Adilson Bolico fala sobre outra armadilha que, desta vez, prejudicou um investidor da capital, São Paulo, que já pagou, segundo apuração preliminar, em torno de R$ 10 milhões à XP somente em taxas nos últimos anos. Neste caso, a XP supostamente emitiu um documento chamado “Contrato de Investimento Ampliado”. O contrato possibilita que, havendo queda no valor do recurso dado como garantia, a corretora, ao invés de realizar uma zeragem compulsória, empreste dinheiro para cobrir a diferença até que o cliente cubra o rombo. Só que grande parte dos investidores sequer sabem da existência deste contrato. Além disso, para além dos encargos deste “empréstimo” sem autorização, sempre que a conta do cliente acaba ficando negativa por uma ampliação do risco nas operações que possui, a corretora cobra multas de 1% ao dia enquanto o investidor não resolver a situação. 

Da mesma forma, ele não foi devidamente alertado. E a corretora justifica dizendo que evitou perda maior ao cobrir a operação. “Vira uma bola de neve. Se o investidor for do tipo que confia e deixa na mão do assessor, até descobrir o que está acontecendo, perde muito dinheiro. Na hora de oferecer o produto, a corretora liga, manda Whatsapp, faz call, todo um barulho, mas na hora de alertar é aquele e-mail único, quando é enviado, que se perde na caixa de entrada. E já notamos que se trata de um comportamento padrão das corretoras”, comenta. 

Segundo Bolico, há casos em que o assessor, comprometido com sua função e com o patrimônio do investidor, avisa e age nestes casos, por ser bem-preparado e intencionado. Mas é comum que alguns façam vista grossa porque a corretora está lucrando com a situação. Para o advogado, estas situações derivam de falhas na formação tanto do investidor quanto do assessor de investimento.  

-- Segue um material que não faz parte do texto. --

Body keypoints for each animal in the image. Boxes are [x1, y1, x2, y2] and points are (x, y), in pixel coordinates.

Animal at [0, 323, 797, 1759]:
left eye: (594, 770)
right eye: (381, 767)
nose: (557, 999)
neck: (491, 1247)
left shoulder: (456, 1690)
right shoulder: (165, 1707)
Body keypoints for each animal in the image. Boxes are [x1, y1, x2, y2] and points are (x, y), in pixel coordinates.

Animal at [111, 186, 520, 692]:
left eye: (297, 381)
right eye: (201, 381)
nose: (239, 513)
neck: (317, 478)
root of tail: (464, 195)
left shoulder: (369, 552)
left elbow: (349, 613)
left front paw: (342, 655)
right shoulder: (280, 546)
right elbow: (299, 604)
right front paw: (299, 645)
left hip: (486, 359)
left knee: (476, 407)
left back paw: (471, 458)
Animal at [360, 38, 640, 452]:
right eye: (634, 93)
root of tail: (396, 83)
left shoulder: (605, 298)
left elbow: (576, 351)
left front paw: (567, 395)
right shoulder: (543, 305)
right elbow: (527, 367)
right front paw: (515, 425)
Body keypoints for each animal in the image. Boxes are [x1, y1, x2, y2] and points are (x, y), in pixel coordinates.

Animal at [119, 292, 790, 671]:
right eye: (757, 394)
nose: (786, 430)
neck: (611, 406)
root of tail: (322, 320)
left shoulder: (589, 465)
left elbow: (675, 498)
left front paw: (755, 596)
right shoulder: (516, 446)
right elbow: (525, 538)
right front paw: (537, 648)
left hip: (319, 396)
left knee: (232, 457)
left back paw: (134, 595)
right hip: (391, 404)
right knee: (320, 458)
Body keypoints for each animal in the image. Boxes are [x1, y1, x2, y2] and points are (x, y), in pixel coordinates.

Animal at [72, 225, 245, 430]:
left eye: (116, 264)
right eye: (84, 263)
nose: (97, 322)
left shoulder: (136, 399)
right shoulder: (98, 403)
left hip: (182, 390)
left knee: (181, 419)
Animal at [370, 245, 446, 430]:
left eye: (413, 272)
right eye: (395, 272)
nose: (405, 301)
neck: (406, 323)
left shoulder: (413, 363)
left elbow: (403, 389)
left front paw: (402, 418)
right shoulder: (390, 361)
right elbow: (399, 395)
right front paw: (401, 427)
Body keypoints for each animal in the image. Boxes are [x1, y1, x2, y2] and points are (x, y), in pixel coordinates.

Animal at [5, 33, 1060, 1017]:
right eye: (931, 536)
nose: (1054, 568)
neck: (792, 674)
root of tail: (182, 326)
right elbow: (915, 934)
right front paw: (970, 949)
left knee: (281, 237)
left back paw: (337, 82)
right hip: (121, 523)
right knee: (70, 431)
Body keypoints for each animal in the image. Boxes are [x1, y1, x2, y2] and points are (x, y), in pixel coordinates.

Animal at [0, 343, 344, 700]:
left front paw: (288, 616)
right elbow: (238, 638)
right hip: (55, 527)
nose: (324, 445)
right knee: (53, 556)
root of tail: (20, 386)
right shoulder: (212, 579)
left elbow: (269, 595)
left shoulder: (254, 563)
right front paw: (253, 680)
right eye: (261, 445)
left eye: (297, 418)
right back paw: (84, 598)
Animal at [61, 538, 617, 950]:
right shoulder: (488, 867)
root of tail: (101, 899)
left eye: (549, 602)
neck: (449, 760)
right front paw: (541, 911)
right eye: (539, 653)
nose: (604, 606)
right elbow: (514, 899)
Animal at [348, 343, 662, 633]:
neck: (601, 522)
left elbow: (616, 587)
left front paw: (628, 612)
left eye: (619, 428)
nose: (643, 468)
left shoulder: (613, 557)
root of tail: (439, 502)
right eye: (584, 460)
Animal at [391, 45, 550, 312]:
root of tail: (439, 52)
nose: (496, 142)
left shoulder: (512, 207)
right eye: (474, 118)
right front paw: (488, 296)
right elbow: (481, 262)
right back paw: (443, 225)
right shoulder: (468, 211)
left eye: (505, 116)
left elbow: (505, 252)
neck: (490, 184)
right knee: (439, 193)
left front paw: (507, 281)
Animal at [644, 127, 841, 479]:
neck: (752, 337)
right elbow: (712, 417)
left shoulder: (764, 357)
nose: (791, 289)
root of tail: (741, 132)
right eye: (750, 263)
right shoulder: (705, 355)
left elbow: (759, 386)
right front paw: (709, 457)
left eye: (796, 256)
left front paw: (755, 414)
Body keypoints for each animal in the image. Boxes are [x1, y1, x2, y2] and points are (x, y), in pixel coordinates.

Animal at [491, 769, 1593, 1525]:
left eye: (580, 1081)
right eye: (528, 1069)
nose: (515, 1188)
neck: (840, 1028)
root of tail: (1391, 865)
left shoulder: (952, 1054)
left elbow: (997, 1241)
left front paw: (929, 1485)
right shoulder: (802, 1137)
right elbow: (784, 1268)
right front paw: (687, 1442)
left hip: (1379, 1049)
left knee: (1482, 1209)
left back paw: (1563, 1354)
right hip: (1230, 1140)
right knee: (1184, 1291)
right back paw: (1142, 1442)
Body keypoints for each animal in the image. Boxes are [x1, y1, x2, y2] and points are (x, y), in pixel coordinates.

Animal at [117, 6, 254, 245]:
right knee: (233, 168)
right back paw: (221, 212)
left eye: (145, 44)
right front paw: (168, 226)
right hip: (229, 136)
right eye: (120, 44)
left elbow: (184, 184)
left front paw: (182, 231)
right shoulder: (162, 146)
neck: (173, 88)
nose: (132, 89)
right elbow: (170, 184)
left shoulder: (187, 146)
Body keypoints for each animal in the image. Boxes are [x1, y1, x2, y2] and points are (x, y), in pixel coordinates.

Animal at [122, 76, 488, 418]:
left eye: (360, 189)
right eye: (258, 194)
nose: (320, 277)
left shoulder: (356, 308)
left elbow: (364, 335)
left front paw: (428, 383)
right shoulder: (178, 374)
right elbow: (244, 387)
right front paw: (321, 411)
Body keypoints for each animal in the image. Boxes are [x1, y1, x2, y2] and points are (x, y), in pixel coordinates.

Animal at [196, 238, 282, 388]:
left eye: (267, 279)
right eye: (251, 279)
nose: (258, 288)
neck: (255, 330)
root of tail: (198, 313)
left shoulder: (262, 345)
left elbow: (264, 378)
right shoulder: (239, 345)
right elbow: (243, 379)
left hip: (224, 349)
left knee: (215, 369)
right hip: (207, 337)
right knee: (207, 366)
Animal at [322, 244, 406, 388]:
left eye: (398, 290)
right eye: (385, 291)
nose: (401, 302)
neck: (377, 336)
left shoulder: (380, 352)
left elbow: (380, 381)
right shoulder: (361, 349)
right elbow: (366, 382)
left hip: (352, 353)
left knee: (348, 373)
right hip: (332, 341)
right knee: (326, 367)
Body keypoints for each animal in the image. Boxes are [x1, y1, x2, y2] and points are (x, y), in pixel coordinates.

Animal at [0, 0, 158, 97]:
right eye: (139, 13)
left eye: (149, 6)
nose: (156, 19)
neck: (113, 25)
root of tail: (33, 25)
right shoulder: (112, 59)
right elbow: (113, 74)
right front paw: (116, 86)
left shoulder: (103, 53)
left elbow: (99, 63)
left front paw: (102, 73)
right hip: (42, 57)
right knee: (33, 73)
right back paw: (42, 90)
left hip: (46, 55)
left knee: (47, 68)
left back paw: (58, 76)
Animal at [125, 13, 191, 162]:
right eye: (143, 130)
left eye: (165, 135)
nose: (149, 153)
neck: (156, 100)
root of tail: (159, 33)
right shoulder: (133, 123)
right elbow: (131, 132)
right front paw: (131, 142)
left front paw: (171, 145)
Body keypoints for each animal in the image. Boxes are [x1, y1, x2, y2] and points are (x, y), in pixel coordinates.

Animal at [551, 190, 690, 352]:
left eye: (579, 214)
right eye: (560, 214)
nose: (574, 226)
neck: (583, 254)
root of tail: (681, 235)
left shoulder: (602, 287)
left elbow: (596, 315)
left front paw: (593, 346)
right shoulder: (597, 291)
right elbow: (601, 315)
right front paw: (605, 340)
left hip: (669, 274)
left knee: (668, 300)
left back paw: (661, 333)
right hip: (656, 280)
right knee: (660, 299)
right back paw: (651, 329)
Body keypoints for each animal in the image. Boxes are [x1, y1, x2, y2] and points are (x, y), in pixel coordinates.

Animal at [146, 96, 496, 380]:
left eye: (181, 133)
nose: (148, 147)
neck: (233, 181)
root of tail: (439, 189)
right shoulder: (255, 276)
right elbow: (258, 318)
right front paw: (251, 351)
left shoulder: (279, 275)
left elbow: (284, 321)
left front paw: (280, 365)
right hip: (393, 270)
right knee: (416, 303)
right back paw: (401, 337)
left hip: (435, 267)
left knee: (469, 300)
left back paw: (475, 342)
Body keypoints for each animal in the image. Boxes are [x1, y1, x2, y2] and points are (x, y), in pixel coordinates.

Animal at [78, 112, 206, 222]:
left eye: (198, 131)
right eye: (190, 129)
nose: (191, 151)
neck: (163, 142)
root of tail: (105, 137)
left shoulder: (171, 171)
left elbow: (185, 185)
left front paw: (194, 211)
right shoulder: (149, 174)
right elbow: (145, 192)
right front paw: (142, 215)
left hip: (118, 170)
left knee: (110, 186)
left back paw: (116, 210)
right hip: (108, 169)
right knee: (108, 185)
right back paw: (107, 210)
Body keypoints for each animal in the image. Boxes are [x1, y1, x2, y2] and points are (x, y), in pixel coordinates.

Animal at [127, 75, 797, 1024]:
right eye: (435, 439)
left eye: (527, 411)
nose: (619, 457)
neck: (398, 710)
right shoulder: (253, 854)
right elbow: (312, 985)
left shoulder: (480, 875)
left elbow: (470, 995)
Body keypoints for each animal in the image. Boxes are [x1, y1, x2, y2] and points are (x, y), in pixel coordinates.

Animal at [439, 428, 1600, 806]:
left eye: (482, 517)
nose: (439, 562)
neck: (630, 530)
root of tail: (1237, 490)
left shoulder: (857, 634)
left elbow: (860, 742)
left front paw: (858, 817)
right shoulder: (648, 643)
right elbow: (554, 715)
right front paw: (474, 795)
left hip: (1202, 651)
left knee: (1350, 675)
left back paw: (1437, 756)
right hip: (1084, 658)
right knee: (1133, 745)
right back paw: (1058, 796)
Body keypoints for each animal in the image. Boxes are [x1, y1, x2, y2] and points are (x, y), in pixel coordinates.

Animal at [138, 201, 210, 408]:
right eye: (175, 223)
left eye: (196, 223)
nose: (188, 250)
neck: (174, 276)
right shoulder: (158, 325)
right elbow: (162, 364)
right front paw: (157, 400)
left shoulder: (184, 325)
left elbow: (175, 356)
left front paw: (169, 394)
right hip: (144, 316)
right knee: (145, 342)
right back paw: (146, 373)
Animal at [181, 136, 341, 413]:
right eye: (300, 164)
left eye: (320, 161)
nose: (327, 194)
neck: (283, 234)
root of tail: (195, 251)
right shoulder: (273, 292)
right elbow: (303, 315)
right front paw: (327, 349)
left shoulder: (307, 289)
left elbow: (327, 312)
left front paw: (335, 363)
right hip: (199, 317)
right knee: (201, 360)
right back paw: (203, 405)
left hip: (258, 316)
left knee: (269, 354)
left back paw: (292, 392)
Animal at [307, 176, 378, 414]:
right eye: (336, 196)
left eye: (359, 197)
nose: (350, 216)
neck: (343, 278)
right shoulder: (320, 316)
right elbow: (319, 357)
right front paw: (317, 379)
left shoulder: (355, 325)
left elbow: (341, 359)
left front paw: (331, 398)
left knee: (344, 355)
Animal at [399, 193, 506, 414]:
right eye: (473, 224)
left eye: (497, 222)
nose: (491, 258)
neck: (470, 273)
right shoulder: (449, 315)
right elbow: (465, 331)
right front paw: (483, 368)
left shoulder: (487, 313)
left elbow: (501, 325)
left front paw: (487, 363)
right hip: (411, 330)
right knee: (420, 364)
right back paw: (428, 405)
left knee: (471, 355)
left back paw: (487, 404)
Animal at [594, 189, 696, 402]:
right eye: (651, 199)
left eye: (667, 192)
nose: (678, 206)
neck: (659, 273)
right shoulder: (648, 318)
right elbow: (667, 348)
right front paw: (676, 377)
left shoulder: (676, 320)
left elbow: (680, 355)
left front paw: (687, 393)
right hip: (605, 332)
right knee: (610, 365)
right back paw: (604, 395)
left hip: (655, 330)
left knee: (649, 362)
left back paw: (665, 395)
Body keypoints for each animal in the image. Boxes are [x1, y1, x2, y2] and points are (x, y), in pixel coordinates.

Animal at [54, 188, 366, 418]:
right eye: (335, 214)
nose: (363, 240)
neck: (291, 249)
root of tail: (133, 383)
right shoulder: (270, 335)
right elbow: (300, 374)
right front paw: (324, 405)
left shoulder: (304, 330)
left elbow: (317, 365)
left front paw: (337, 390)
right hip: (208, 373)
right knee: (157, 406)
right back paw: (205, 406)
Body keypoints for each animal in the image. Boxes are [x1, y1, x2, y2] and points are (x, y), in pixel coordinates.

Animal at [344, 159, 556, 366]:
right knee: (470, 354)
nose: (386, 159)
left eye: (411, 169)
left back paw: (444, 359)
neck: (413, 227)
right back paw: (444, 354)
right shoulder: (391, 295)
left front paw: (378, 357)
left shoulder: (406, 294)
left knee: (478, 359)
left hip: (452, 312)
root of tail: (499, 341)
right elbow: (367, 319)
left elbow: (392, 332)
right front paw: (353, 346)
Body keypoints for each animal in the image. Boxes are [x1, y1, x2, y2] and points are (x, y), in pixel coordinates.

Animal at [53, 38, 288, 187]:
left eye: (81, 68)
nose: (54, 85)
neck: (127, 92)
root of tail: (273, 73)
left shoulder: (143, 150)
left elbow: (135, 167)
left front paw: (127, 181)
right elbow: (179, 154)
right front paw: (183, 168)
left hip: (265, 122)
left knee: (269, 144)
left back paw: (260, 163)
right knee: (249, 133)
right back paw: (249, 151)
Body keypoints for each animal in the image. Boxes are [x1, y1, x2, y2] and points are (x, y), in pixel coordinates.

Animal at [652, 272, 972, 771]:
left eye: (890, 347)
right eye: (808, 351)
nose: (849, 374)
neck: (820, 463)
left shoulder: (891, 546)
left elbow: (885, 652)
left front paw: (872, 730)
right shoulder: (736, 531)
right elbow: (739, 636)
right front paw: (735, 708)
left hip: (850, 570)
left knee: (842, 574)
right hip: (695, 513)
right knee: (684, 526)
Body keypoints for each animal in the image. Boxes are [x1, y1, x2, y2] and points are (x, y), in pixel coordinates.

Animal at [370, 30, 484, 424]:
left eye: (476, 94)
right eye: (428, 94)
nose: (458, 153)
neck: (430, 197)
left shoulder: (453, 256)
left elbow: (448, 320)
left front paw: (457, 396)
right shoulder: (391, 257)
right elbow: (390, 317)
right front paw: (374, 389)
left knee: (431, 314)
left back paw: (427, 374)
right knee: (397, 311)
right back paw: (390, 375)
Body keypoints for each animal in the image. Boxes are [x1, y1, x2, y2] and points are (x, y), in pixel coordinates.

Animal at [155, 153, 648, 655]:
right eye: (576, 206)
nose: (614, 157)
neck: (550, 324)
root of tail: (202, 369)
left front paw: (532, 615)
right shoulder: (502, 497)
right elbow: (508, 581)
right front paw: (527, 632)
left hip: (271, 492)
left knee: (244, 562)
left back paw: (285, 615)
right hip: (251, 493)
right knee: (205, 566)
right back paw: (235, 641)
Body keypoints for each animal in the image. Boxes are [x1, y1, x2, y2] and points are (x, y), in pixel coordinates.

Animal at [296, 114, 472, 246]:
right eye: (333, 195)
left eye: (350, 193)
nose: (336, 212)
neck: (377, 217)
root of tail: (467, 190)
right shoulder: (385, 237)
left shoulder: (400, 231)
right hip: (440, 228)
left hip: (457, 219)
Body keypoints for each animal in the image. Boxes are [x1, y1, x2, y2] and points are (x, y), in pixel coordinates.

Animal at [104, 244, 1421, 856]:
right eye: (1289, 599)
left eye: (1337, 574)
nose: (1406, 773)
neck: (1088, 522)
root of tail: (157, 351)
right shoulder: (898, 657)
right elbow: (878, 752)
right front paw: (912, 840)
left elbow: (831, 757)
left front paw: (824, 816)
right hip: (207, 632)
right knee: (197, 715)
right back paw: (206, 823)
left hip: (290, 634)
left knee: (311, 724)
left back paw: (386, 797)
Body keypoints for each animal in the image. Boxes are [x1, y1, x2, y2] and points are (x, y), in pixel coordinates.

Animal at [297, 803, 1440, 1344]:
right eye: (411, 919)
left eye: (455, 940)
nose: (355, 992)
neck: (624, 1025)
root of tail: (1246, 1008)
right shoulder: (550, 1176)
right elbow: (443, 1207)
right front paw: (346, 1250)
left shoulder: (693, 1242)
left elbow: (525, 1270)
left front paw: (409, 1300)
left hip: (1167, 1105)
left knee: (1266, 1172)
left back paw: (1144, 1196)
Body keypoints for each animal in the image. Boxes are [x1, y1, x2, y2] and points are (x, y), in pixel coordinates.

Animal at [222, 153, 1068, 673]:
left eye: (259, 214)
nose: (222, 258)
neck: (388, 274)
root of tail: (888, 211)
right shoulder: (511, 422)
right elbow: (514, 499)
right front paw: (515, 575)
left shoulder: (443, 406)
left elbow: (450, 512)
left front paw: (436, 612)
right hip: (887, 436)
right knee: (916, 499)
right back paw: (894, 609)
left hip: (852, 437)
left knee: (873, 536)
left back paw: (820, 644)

Quem investe deve se preocupar mais em obter informações, conhecimento sobre as operações e ficar atento aos contratos ou à falta deles. Os assessores precisam de melhor preparo para atender seus clientes ou mesmo um trabalho de educação voltado para a ética profissional. “Quando há conflito de interesses, o assessor ou a corretora pensarão nos seus lucros, mais do que no cliente. Por isso o investidor não pode confiar cegamente em terceiros”.